EXERCISE PROMPT –
Every line in the listing below that holds the word "Questions" should be returned.

THE DATA –
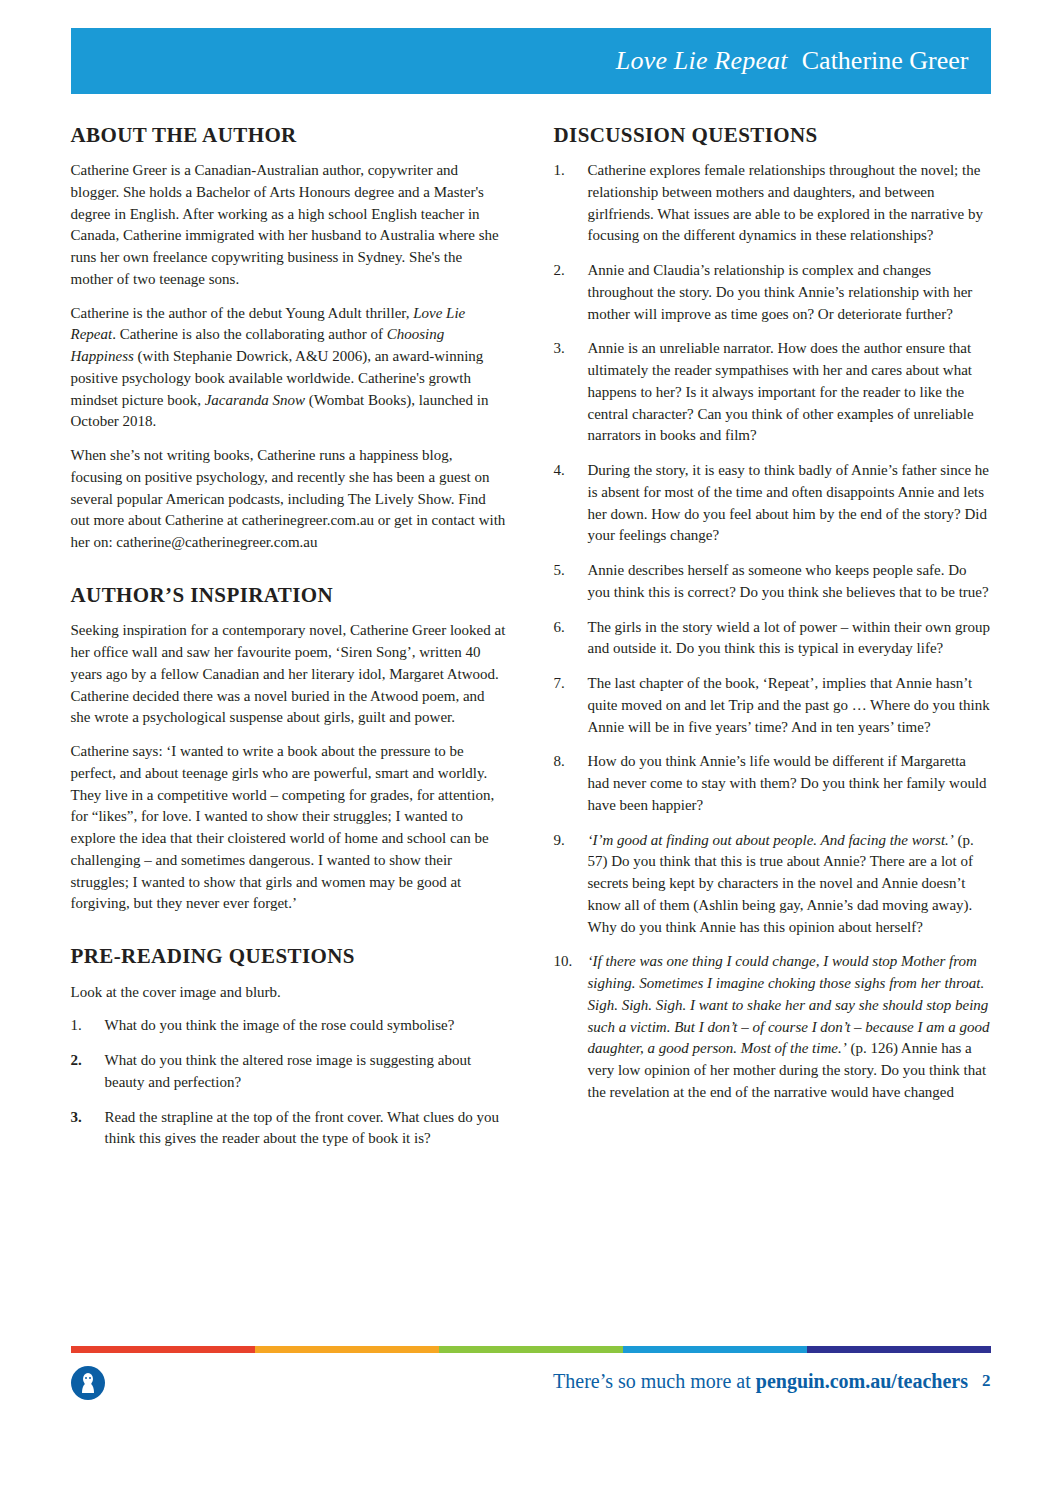Love Lie Repeat Catherine Greer
About the Author
Catherine Greer is a Canadian-Australian author, copywriter and blogger. She holds a Bachelor of Arts Honours degree and a Master's degree in English. After working as a high school English teacher in Canada, Catherine immigrated with her husband to Australia where she runs her own freelance copywriting business in Sydney. She's the mother of two teenage sons.
Catherine is the author of the debut Young Adult thriller, Love Lie Repeat. Catherine is also the collaborating author of Choosing Happiness (with Stephanie Dowrick, A&U 2006), an award-winning positive psychology book available worldwide. Catherine's growth mindset picture book, Jacaranda Snow (Wombat Books), launched in October 2018.
When she’s not writing books, Catherine runs a happiness blog, focusing on positive psychology, and recently she has been a guest on several popular American podcasts, including The Lively Show. Find out more about Catherine at catherinegreer.com.au or get in contact with her on: catherine@catherinegreer.com.au
Author’s Inspiration
Seeking inspiration for a contemporary novel, Catherine Greer looked at her office wall and saw her favourite poem, ‘Siren Song’, written 40 years ago by a fellow Canadian and her literary idol, Margaret Atwood. Catherine decided there was a novel buried in the Atwood poem, and she wrote a psychological suspense about girls, guilt and power.
Catherine says: ‘I wanted to write a book about the pressure to be perfect, and about teenage girls who are powerful, smart and worldly. They live in a competitive world – competing for grades, for attention, for “likes”, for love. I wanted to show their struggles; I wanted to explore the idea that their cloistered world of home and school can be challenging – and sometimes dangerous. I wanted to show their struggles; I wanted to show that girls and women may be good at forgiving, but they never ever forget.’
Pre-Reading Questions
Look at the cover image and blurb.
What do you think the image of the rose could symbolise?
What do you think the altered rose image is suggesting about beauty and perfection?
Read the strapline at the top of the front cover. What clues do you think this gives the reader about the type of book it is?
Discussion Questions
Catherine explores female relationships throughout the novel; the relationship between mothers and daughters, and between girlfriends. What issues are able to be explored in the narrative by focusing on the different dynamics in these relationships?
Annie and Claudia’s relationship is complex and changes throughout the story. Do you think Annie’s relationship with her mother will improve as time goes on? Or deteriorate further?
Annie is an unreliable narrator. How does the author ensure that ultimately the reader sympathises with her and cares about what happens to her? Is it always important for the reader to like the central character? Can you think of other examples of unreliable narrators in books and film?
During the story, it is easy to think badly of Annie’s father since he is absent for most of the time and often disappoints Annie and lets her down. How do you feel about him by the end of the story? Did your feelings change?
Annie describes herself as someone who keeps people safe. Do you think this is correct? Do you think she believes that to be true?
The girls in the story wield a lot of power – within their own group and outside it. Do you think this is typical in everyday life?
The last chapter of the book, ‘Repeat’, implies that Annie hasn’t quite moved on and let Trip and the past go … Where do you think Annie will be in five years’ time? And in ten years’ time?
How do you think Annie’s life would be different if Margaretta had never come to stay with them? Do you think her family would have been happier?
‘I’m good at finding out about people. And facing the worst.’ (p. 57) Do you think that this is true about Annie? There are a lot of secrets being kept by characters in the novel and Annie doesn’t know all of them (Ashlin being gay, Annie’s dad moving away). Why do you think Annie has this opinion about herself?
‘If there was one thing I could change, I would stop Mother from sighing. Sometimes I imagine choking those sighs from her throat. Sigh. Sigh. Sigh. I want to shake her and say she should stop being such a victim. But I don’t – of course I don’t – because I am a good daughter, a good person. Most of the time.’ (p. 126) Annie has a very low opinion of her mother during the story. Do you think that the revelation at the end of the narrative would have changed
There’s so much more at penguin.com.au/teachers 2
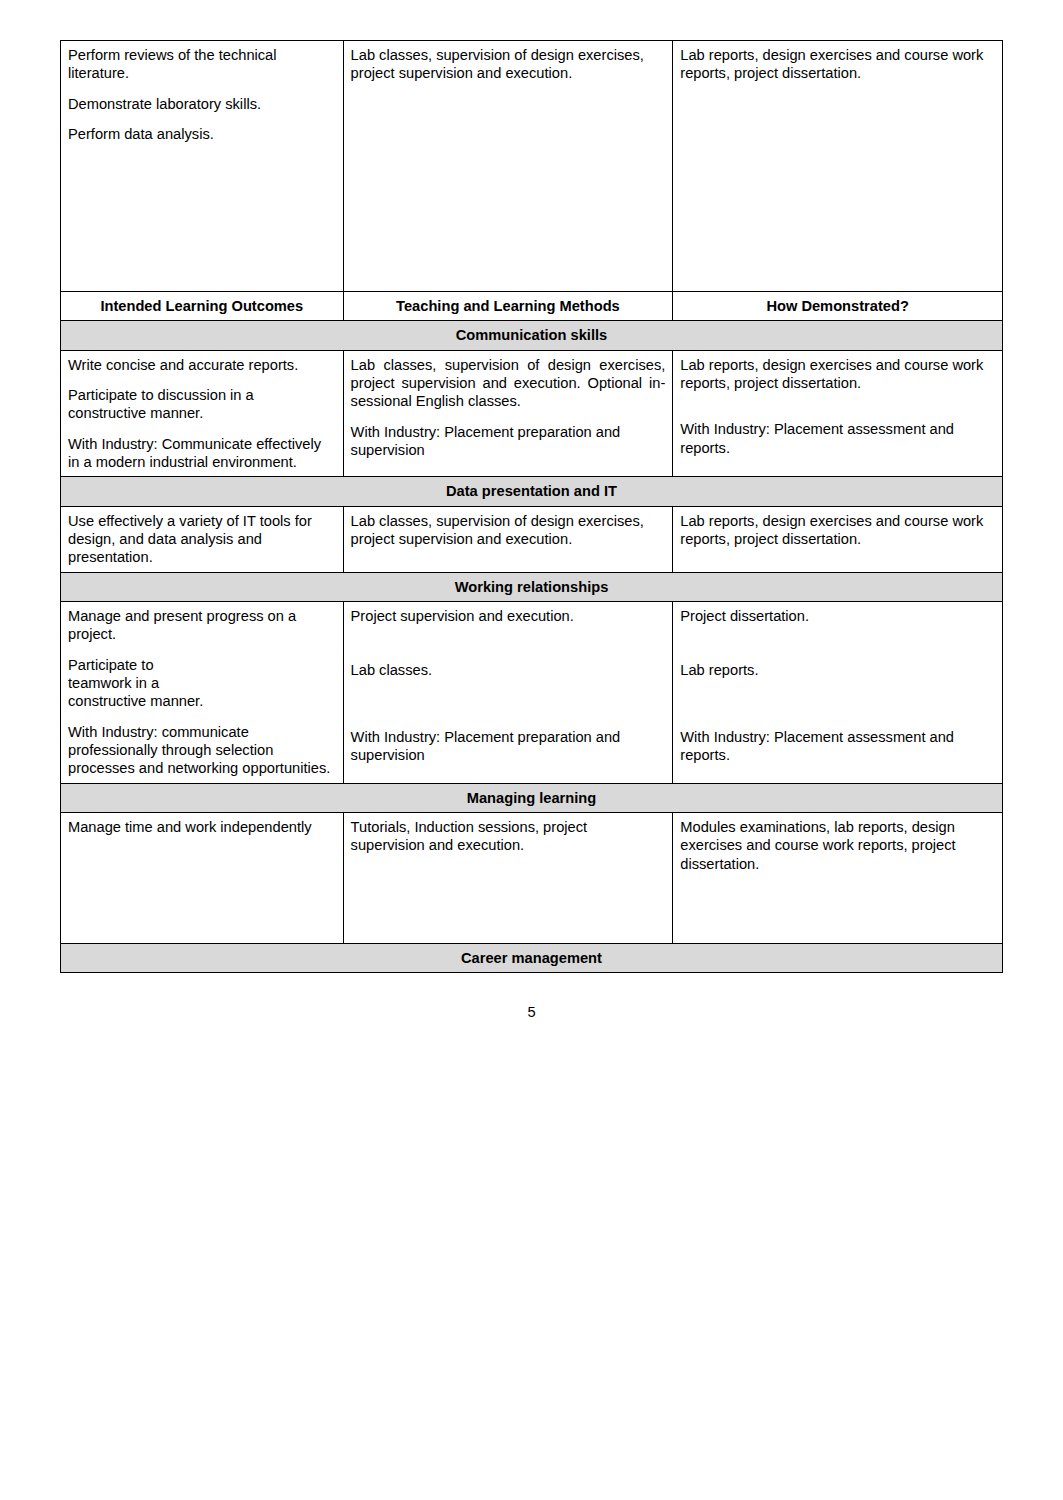| Perform reviews of the technical literature. Demonstrate laboratory skills. Perform data analysis. | Lab classes, supervision of design exercises, project supervision and execution. | Lab reports, design exercises and course work reports, project dissertation. |
| Intended Learning Outcomes | Teaching and Learning Methods | How Demonstrated? |
| Communication skills |
| Write concise and accurate reports. Participate to discussion in a constructive manner. With Industry: Communicate effectively in a modern industrial environment. | Lab classes, supervision of design exercises, project supervision and execution. Optional in-sessional English classes. With Industry: Placement preparation and supervision | Lab reports, design exercises and course work reports, project dissertation. With Industry: Placement assessment and reports. |
| Data presentation and IT |
| Use effectively a variety of IT tools for design, and data analysis and presentation. | Lab classes, supervision of design exercises, project supervision and execution. | Lab reports, design exercises and course work reports, project dissertation. |
| Working relationships |
| Manage and present progress on a project. Participate to teamwork in a constructive manner. With Industry: communicate professionally through selection processes and networking opportunities. | Project supervision and execution. Lab classes. With Industry: Placement preparation and supervision | Project dissertation. Lab reports. With Industry: Placement assessment and reports. |
| Managing learning |
| Manage time and work independently | Tutorials, Induction sessions, project supervision and execution. | Modules examinations, lab reports, design exercises and course work reports, project dissertation. |
| Career management |
5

SOLUTION TO THIS EXERCISE –
Pre-Reading Questions
Discussion Questions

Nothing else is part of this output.